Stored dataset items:
[Start of Attachment]

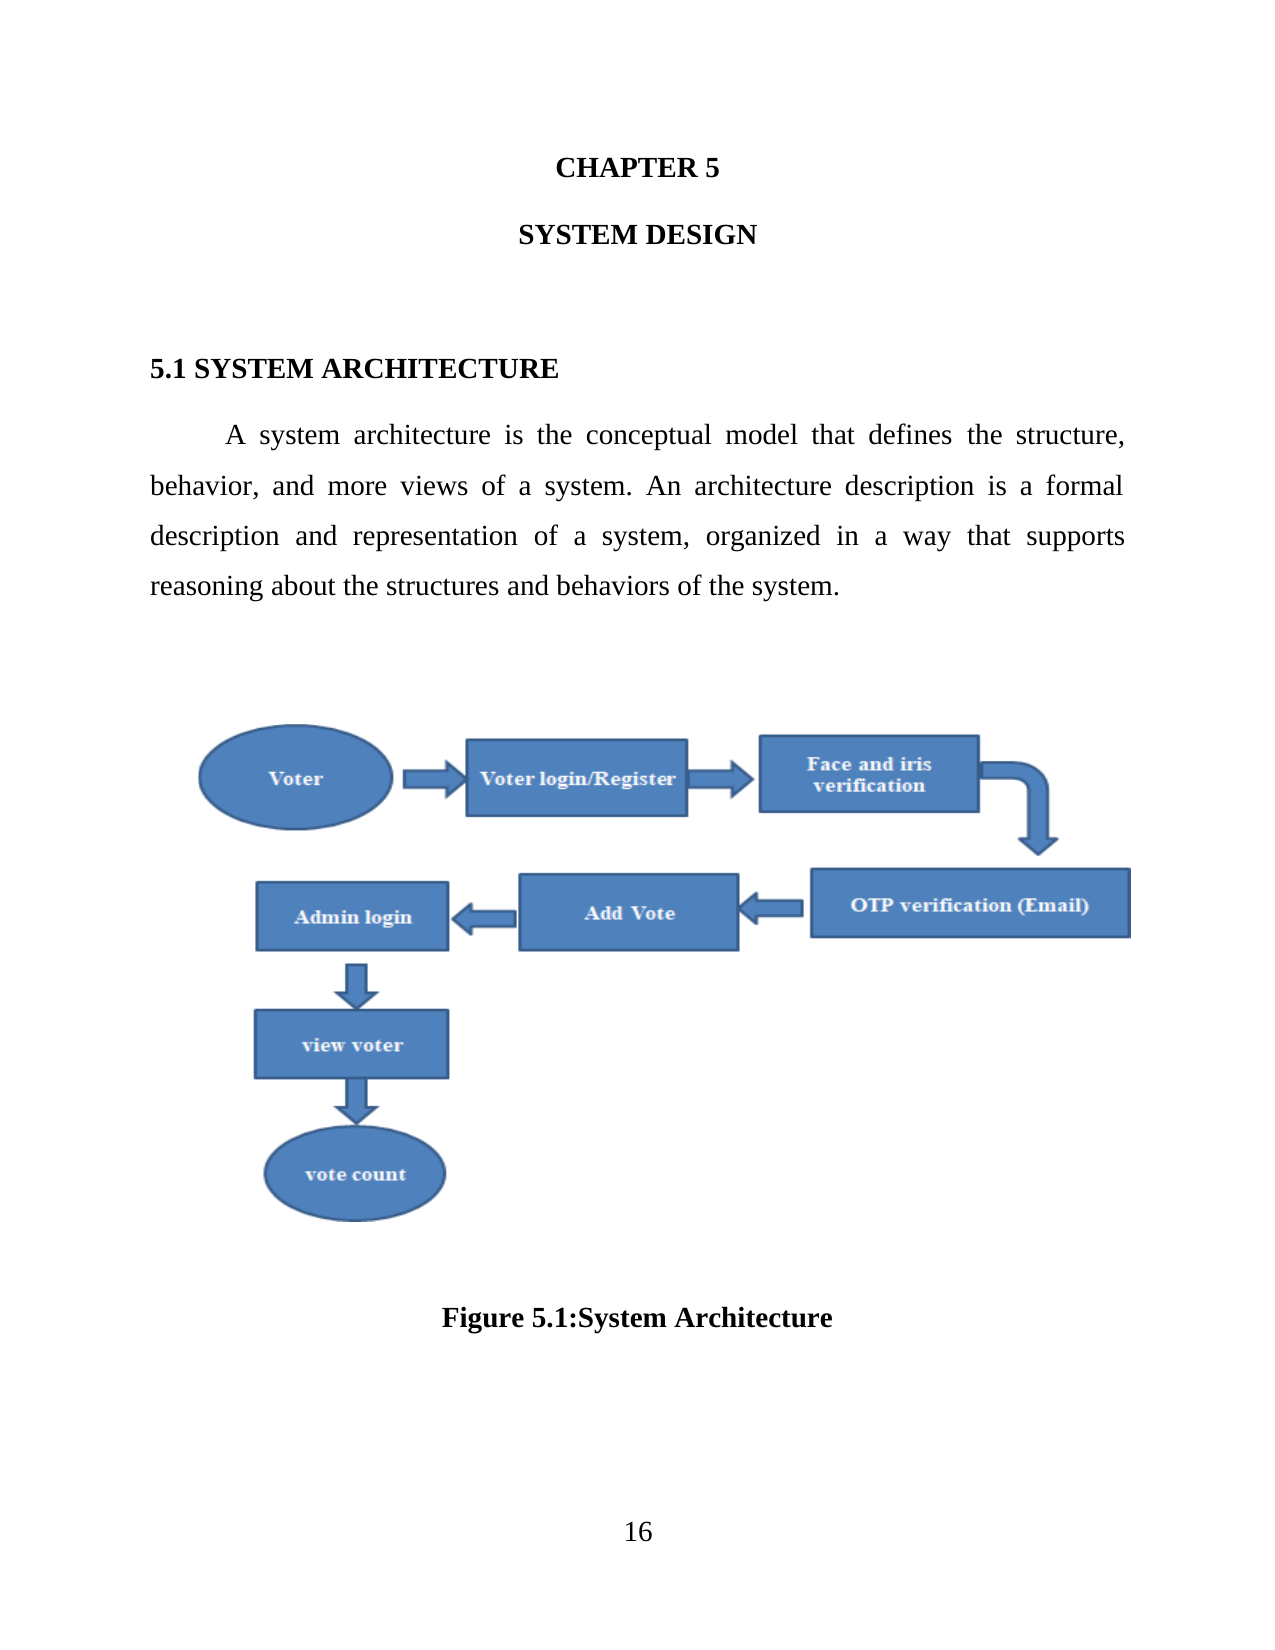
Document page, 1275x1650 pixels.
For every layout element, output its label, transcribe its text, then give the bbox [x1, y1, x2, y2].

list SYSTEM ARCHITECTURE [150, 351, 1233, 384]
subtitle CHAPTER 5 SYSTEM DESIGN [518, 150, 757, 250]
text A system architecture is the conceptual model that defines the structure, behavior, and more views of a system. An architecture description is a formal description and representation of a system, organized in a way that supports reasoning about the structures and behaviors of the system. [150, 417, 1125, 602]
subtitle Figure 5.1:System Architecture [67, 1300, 1208, 1334]
picture [198, 724, 1131, 1222]
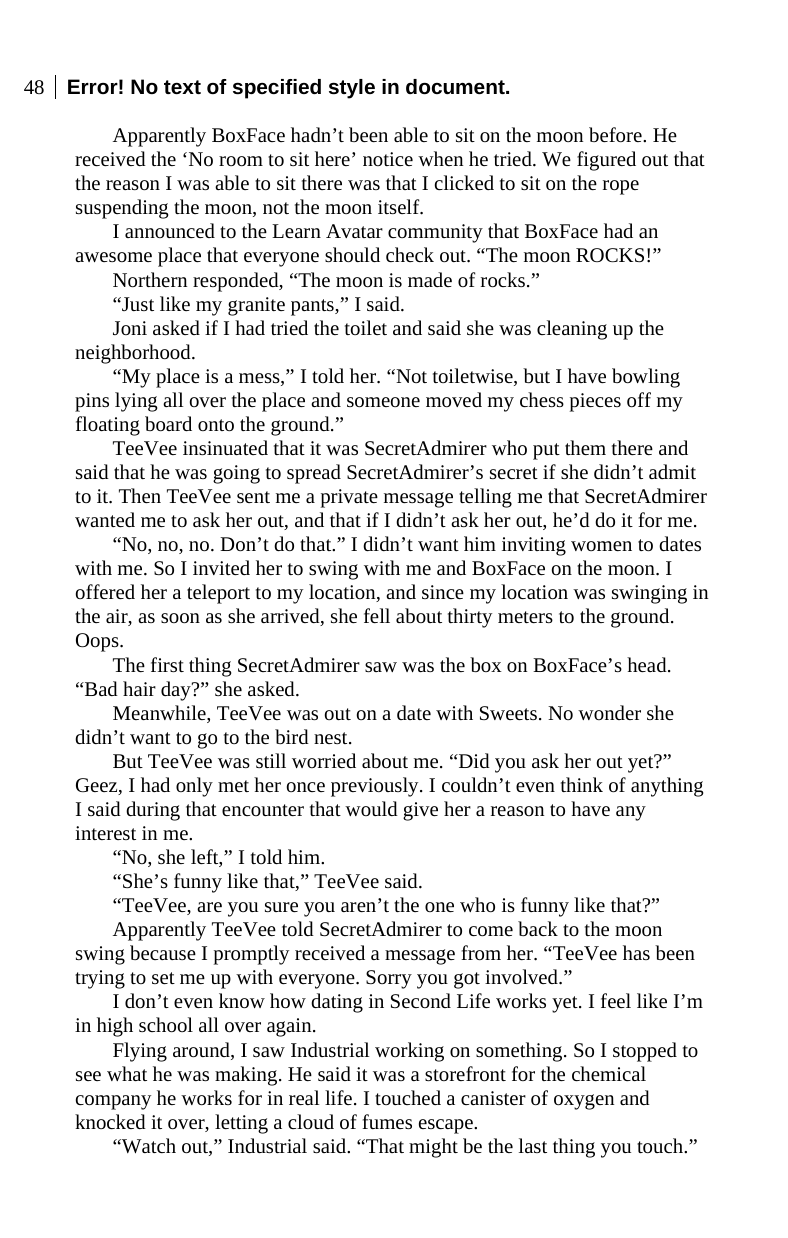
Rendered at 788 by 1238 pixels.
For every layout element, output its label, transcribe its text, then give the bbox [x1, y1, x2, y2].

text Joni asked if I had tried the toilet and said she was cleaning up the neighborhood. [75, 316, 712, 364]
text The first thing SecretAdmirer saw was the box on BoxFace’s head. “Bad hair day?” she asked. [75, 652, 712, 701]
text But TeeVee was still worried about me. “Did you ask her out yet?” Geez, I had only met her once previously. I couldn’t even think of anything I said during that encounter that would give her a reason to have any interest in me. [75, 749, 712, 845]
text Apparently TeeVee told SecretAdmirer to come back to the moon swing because I promptly received a message from her. “TeeVee has been trying to set me up with everyone. Sorry you got involved.” [75, 917, 712, 989]
text “Just like my granite pants,” I said. [75, 292, 712, 316]
text TeeVee insinuated that it was SecretAdmirer who put them there and said that he was going to spread SecretAdmirer’s secret if she didn’t admit to it. Then TeeVee sent me a private message telling me that SecretAdmirer wanted me to ask her out, and that if I didn’t ask her out, he’d do it for me. [75, 436, 712, 532]
text Northern responded, “The moon is made of rocks.” [75, 267, 712, 292]
text I announced to the Learn Avatar community that BoxFace had an awesome place that everyone should check out. “The moon ROCKS!” [75, 219, 712, 267]
text “She’s funny like that,” TeeVee said. [75, 869, 712, 893]
text I don’t even know how dating in Second Life works yet. I feel like I’m in high school all over again. [75, 989, 712, 1037]
text “TeeVee, are you sure you aren’t the one who is funny like that?” [75, 893, 712, 917]
text Flying around, I saw Industrial working on something. So I stopped to see what he was making. He said it was a storefront for the chemical company he works for in real life. I touched a canister of oxygen and knocked it over, letting a cloud of fumes escape. [75, 1037, 712, 1134]
text “No, she left,” I told him. [75, 845, 712, 869]
text “No, no, no. Don’t do that.” I didn’t want him inviting women to dates with me. So I invited her to swing with me and BoxFace on the moon. I offered her a teleport to my location, and since my location was swinging in the air, as soon as she arrived, she fell about thirty meters to the ground. Oops. [75, 532, 712, 652]
text “Watch out,” Industrial said. “That might be the last thing you touch.” [75, 1134, 712, 1158]
text Meanwhile, TeeVee was out on a date with Sweets. No wonder she didn’t want to go to the bird nest. [75, 701, 712, 749]
text “My place is a mess,” I told her. “Not toiletwise, but I have bowling pins lying all over the place and someone moved my chess pieces off my floating board onto the ground.” [75, 364, 712, 436]
text Apparently BoxFace hadn’t been able to sit on the moon before. He received the ‘No room to sit here’ notice when he tried. We figured out that the reason I was able to sit there was that I clicked to sit on the rope suspending the moon, not the moon itself. [75, 123, 712, 219]
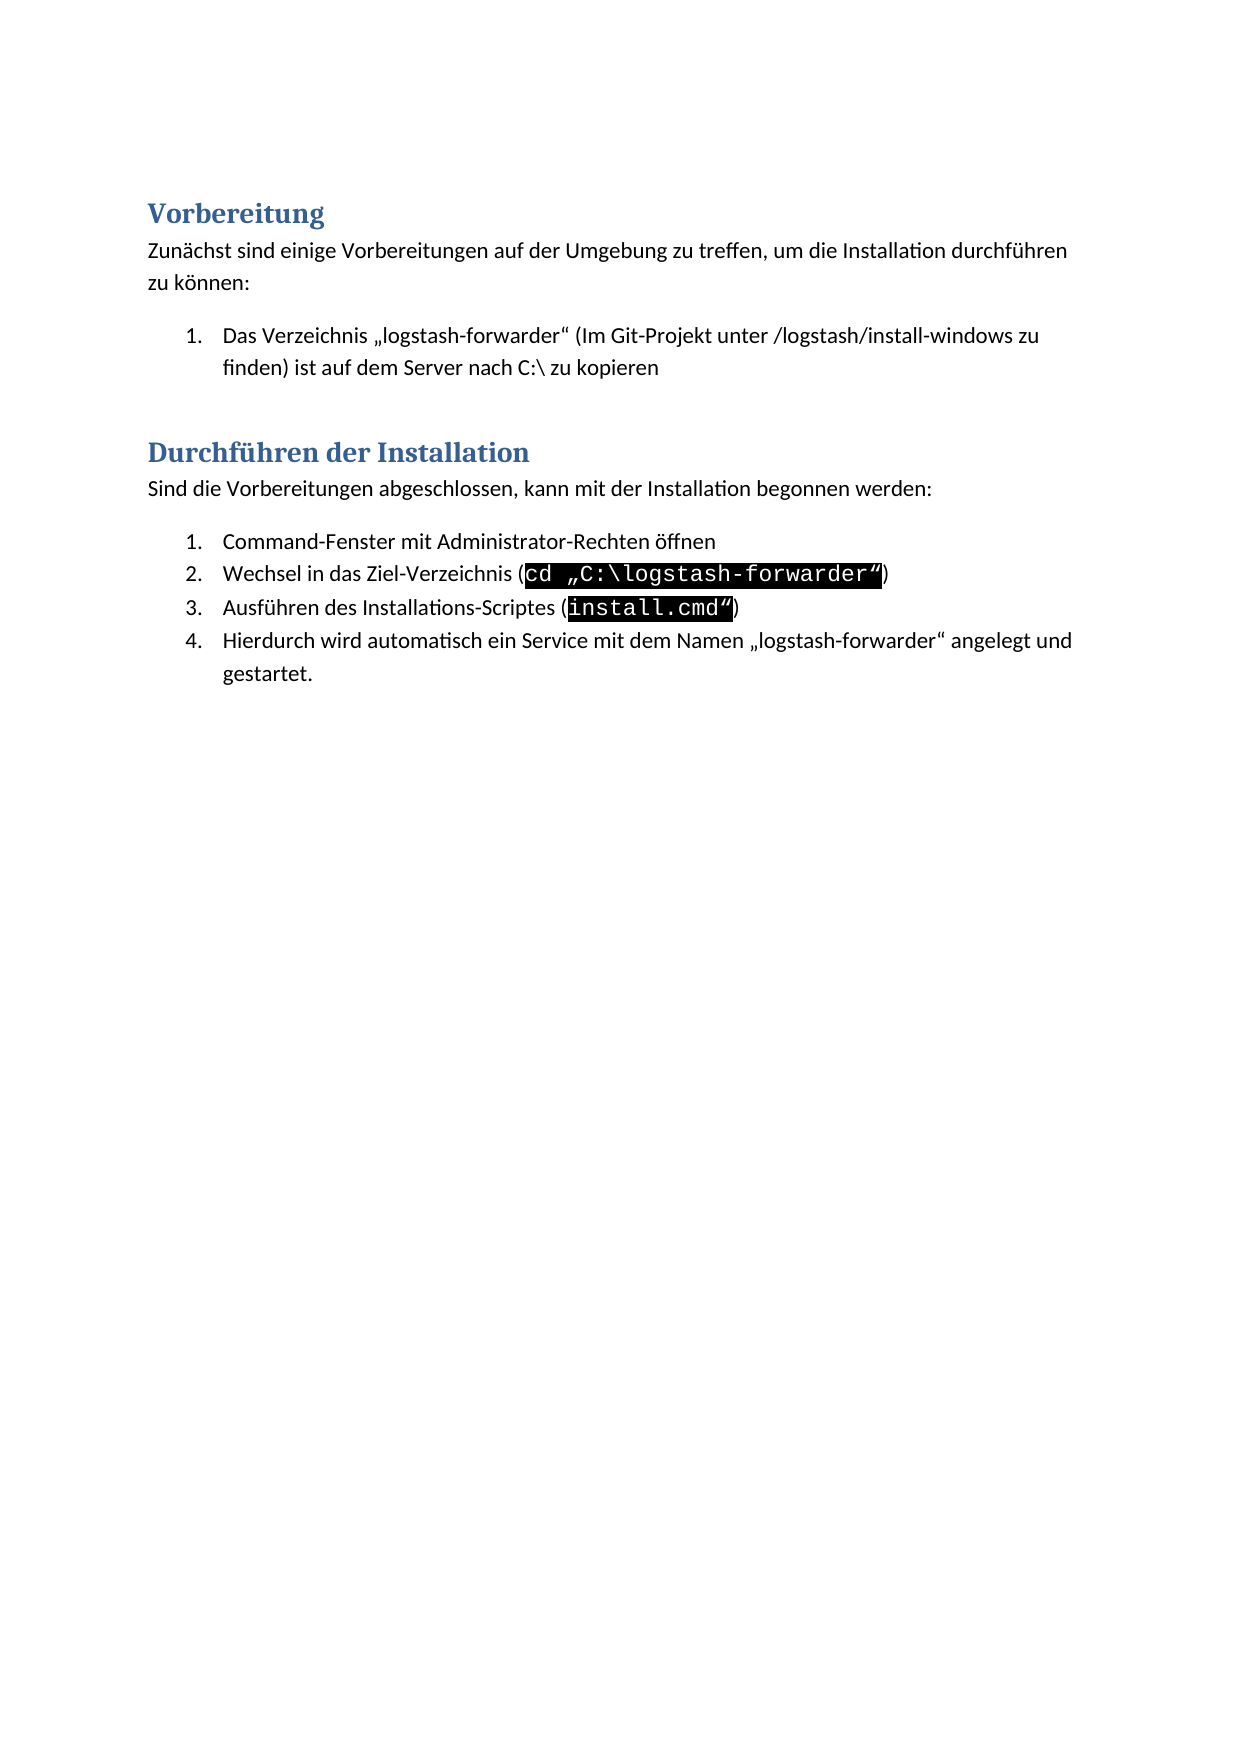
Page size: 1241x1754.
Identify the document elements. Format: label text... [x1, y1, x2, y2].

[End of Attachment]

Activity:
Set down all the data again exactly as above, pictures excluded.

Answer to this exercise:
Document page, 1275x1650 pixels.
For every layout element, output its label, transcribe its text, then give the bbox [x1, y1, x2, y2].

list SYSTEM ARCHITECTURE [150, 351, 1233, 384]
subtitle CHAPTER 5 SYSTEM DESIGN [518, 150, 757, 250]
text A system architecture is the conceptual model that defines the structure, behavior, and more views of a system. An architecture description is a formal description and representation of a system, organized in a way that supports reasoning about the structures and behaviors of the system. [150, 417, 1125, 602]
subtitle Figure 5.1:System Architecture [67, 1300, 1208, 1334]
picture [198, 724, 1131, 1222]
Rendered at 788 by 1238 pixels.
For every layout element, output its label, transcribe its text, then give the bbox [x1, y1, x2, y2].

text Joni asked if I had tried the toilet and said she was cleaning up the neighborhood. [75, 316, 712, 364]
text The first thing SecretAdmirer saw was the box on BoxFace’s head. “Bad hair day?” she asked. [75, 652, 712, 701]
text But TeeVee was still worried about me. “Did you ask her out yet?” Geez, I had only met her once previously. I couldn’t even think of anything I said during that encounter that would give her a reason to have any interest in me. [75, 749, 712, 845]
text Apparently TeeVee told SecretAdmirer to come back to the moon swing because I promptly received a message from her. “TeeVee has been trying to set me up with everyone. Sorry you got involved.” [75, 917, 712, 989]
text “Just like my granite pants,” I said. [75, 292, 712, 316]
text TeeVee insinuated that it was SecretAdmirer who put them there and said that he was going to spread SecretAdmirer’s secret if she didn’t admit to it. Then TeeVee sent me a private message telling me that SecretAdmirer wanted me to ask her out, and that if I didn’t ask her out, he’d do it for me. [75, 436, 712, 532]
text Northern responded, “The moon is made of rocks.” [75, 267, 712, 292]
text I announced to the Learn Avatar community that BoxFace had an awesome place that everyone should check out. “The moon ROCKS!” [75, 219, 712, 267]
text “She’s funny like that,” TeeVee said. [75, 869, 712, 893]
text I don’t even know how dating in Second Life works yet. I feel like I’m in high school all over again. [75, 989, 712, 1037]
text “TeeVee, are you sure you aren’t the one who is funny like that?” [75, 893, 712, 917]
text Flying around, I saw Industrial working on something. So I stopped to see what he was making. He said it was a storefront for the chemical company he works for in real life. I touched a canister of oxygen and knocked it over, letting a cloud of fumes escape. [75, 1037, 712, 1134]
text “No, she left,” I told him. [75, 845, 712, 869]
text “No, no, no. Don’t do that.” I didn’t want him inviting women to dates with me. So I invited her to swing with me and BoxFace on the moon. I offered her a teleport to my location, and since my location was swinging in the air, as soon as she arrived, she fell about thirty meters to the ground. Oops. [75, 532, 712, 652]
text “Watch out,” Industrial said. “That might be the last thing you touch.” [75, 1134, 712, 1158]
text Meanwhile, TeeVee was out on a date with Sweets. No wonder she didn’t want to go to the bird nest. [75, 701, 712, 749]
text “My place is a mess,” I told her. “Not toiletwise, but I have bowling pins lying all over the place and someone moved my chess pieces off my floating board onto the ground.” [75, 364, 712, 436]
text Apparently BoxFace hadn’t been able to sit on the moon before. He received the ‘No room to sit here’ notice when he tried. We figured out that the reason I was able to sit there was that I clicked to sit on the rope suspending the moon, not the moon itself. [75, 123, 712, 219]
Page size: 1241x1754.
Identify the document elements. Format: label text... [x1, y1, x2, y2].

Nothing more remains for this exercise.